Start of Data for this exercise
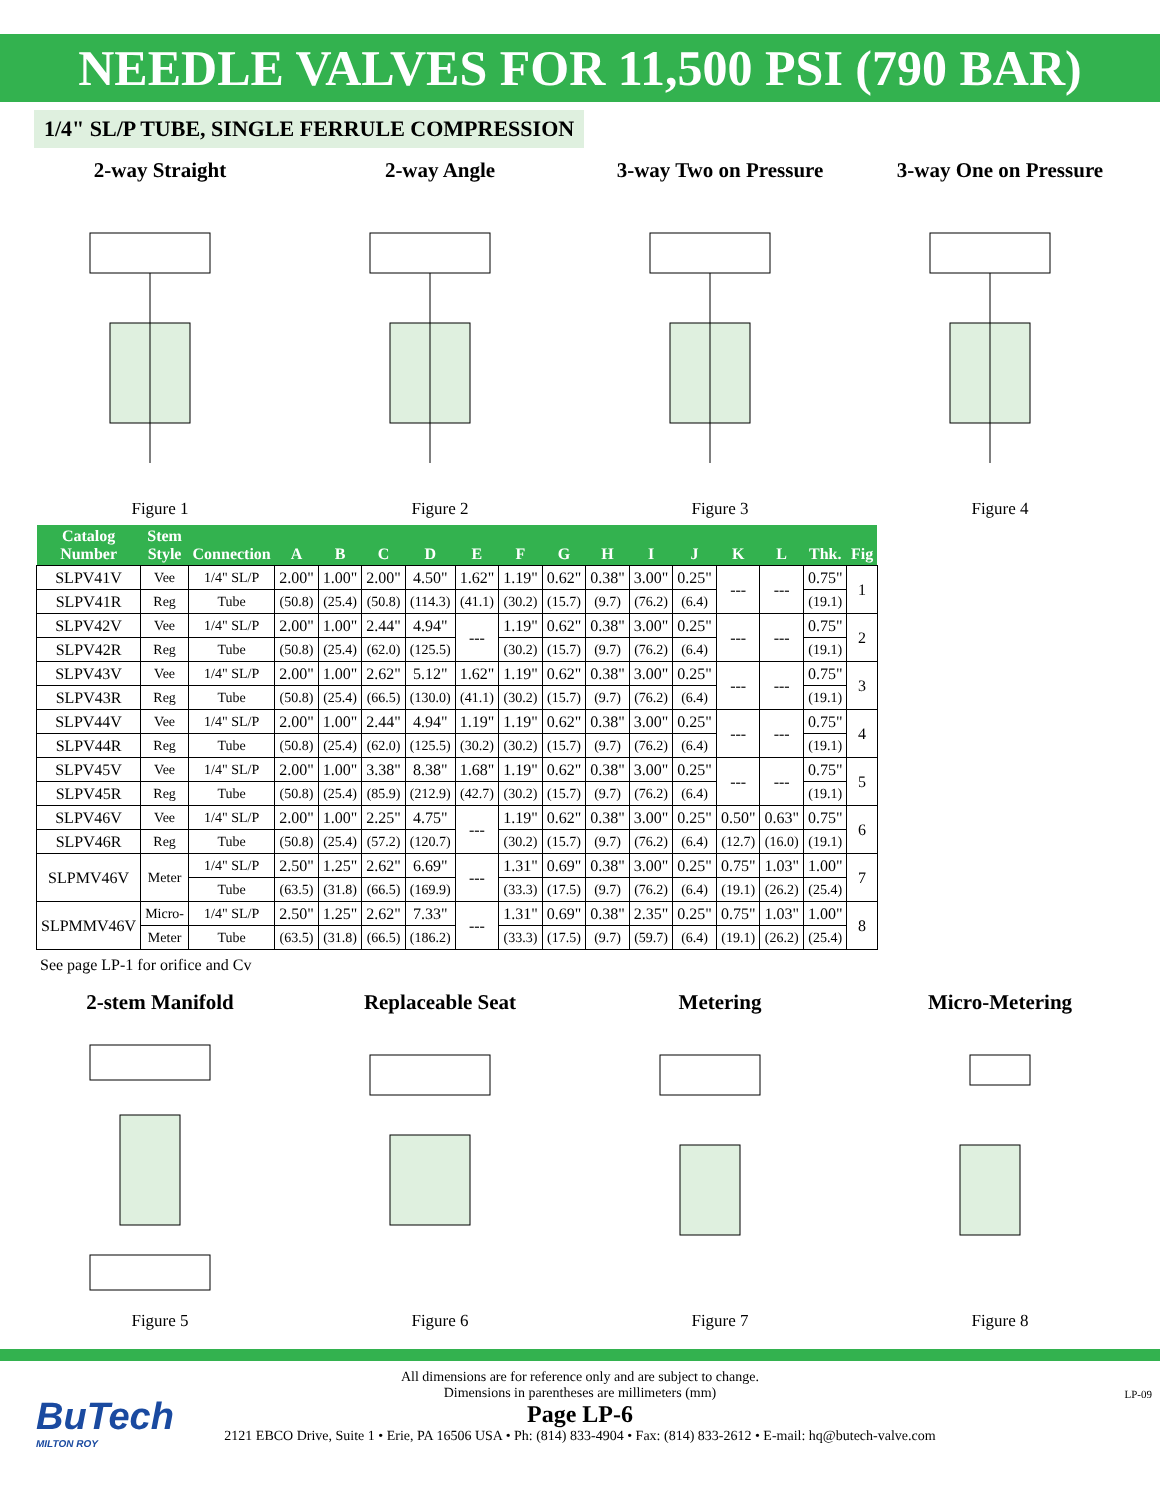NEEDLE VALVES FOR 11,500 PSI (790 BAR)
1/4" SL/P TUBE, SINGLE FERRULE COMPRESSION
2-way Straight
Figure 1
2-way Angle
Figure 2
3-way Two on Pressure
Figure 3
3-way One on Pressure
Figure 4
| Catalog Number | Stem Style | Connection | A | B | C | D | E | F | G | H | I | J | K | L | Thk. | Fig |
| --- | --- | --- | --- | --- | --- | --- | --- | --- | --- | --- | --- | --- | --- | --- | --- | --- |
| SLPV41V | Vee | 1/4" SL/P | 2.00" | 1.00" | 2.00" | 4.50" | 1.62" | 1.19" | 0.62" | 0.38" | 3.00" | 0.25" | --- | --- | 0.75" | 1 |
| SLPV41R | Reg | Tube | (50.8) | (25.4) | (50.8) | (114.3) | (41.1) | (30.2) | (15.7) | (9.7) | (76.2) | (6.4) | | | (19.1) | |
| SLPV42V | Vee | 1/4" SL/P | 2.00" | 1.00" | 2.44" | 4.94" | --- | 1.19" | 0.62" | 0.38" | 3.00" | 0.25" | --- | --- | 0.75" | 2 |
| SLPV42R | Reg | Tube | (50.8) | (25.4) | (62.0) | (125.5) | | (30.2) | (15.7) | (9.7) | (76.2) | (6.4) | | | (19.1) | |
| SLPV43V | Vee | 1/4" SL/P | 2.00" | 1.00" | 2.62" | 5.12" | 1.62" | 1.19" | 0.62" | 0.38" | 3.00" | 0.25" | --- | --- | 0.75" | 3 |
| SLPV43R | Reg | Tube | (50.8) | (25.4) | (66.5) | (130.0) | (41.1) | (30.2) | (15.7) | (9.7) | (76.2) | (6.4) | | | (19.1) | |
| SLPV44V | Vee | 1/4" SL/P | 2.00" | 1.00" | 2.44" | 4.94" | 1.19" | 1.19" | 0.62" | 0.38" | 3.00" | 0.25" | --- | --- | 0.75" | 4 |
| SLPV44R | Reg | Tube | (50.8) | (25.4) | (62.0) | (125.5) | (30.2) | (30.2) | (15.7) | (9.7) | (76.2) | (6.4) | | | (19.1) | |
| SLPV45V | Vee | 1/4" SL/P | 2.00" | 1.00" | 3.38" | 8.38" | 1.68" | 1.19" | 0.62" | 0.38" | 3.00" | 0.25" | --- | --- | 0.75" | 5 |
| SLPV45R | Reg | Tube | (50.8) | (25.4) | (85.9) | (212.9) | (42.7) | (30.2) | (15.7) | (9.7) | (76.2) | (6.4) | | | (19.1) | |
| SLPV46V | Vee | 1/4" SL/P | 2.00" | 1.00" | 2.25" | 4.75" | --- | 1.19" | 0.62" | 0.38" | 3.00" | 0.25" | 0.50" | 0.63" | 0.75" | 6 |
| SLPV46R | Reg | Tube | (50.8) | (25.4) | (57.2) | (120.7) | | (30.2) | (15.7) | (9.7) | (76.2) | (6.4) | (12.7) | (16.0) | (19.1) | |
| SLPMV46V | Meter | 1/4" SL/P | 2.50" | 1.25" | 2.62" | 6.69" | --- | 1.31" | 0.69" | 0.38" | 3.00" | 0.25" | 0.75" | 1.03" | 1.00" | 7 |
| | | Tube | (63.5) | (31.8) | (66.5) | (169.9) | | (33.3) | (17.5) | (9.7) | (76.2) | (6.4) | (19.1) | (26.2) | (25.4) | |
| SLPMMV46V | Micro- | 1/4" SL/P | 2.50" | 1.25" | 2.62" | 7.33" | --- | 1.31" | 0.69" | 0.38" | 2.35" | 0.25" | 0.75" | 1.03" | 1.00" | 8 |
| | Meter | Tube | (63.5) | (31.8) | (66.5) | (186.2) | | (33.3) | (17.5) | (9.7) | (59.7) | (6.4) | (19.1) | (26.2) | (25.4) | |
See page LP-1 for orifice and Cv
2-stem Manifold
Figure 5
Replaceable Seat
Figure 6
Metering
Figure 7
Micro-Metering
Figure 8
BuTech
MILTON ROY
All dimensions are for reference only and are subject to change.
Dimensions in parentheses are millimeters (mm)
Page LP-6
2121 EBCO Drive, Suite 1 • Erie, PA 16506 USA • Ph: (814) 833-4904 • Fax: (814) 833-2612 • E-mail: hq@butech-valve.com
LP-09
End of Data for this exercise
- Brief:
Pull from the data each line where the string "Figure" turns up.

- Solution to this task:
Figure 1
Figure 2
Figure 3
Figure 4
Figure 5
Figure 6
Figure 7
Figure 8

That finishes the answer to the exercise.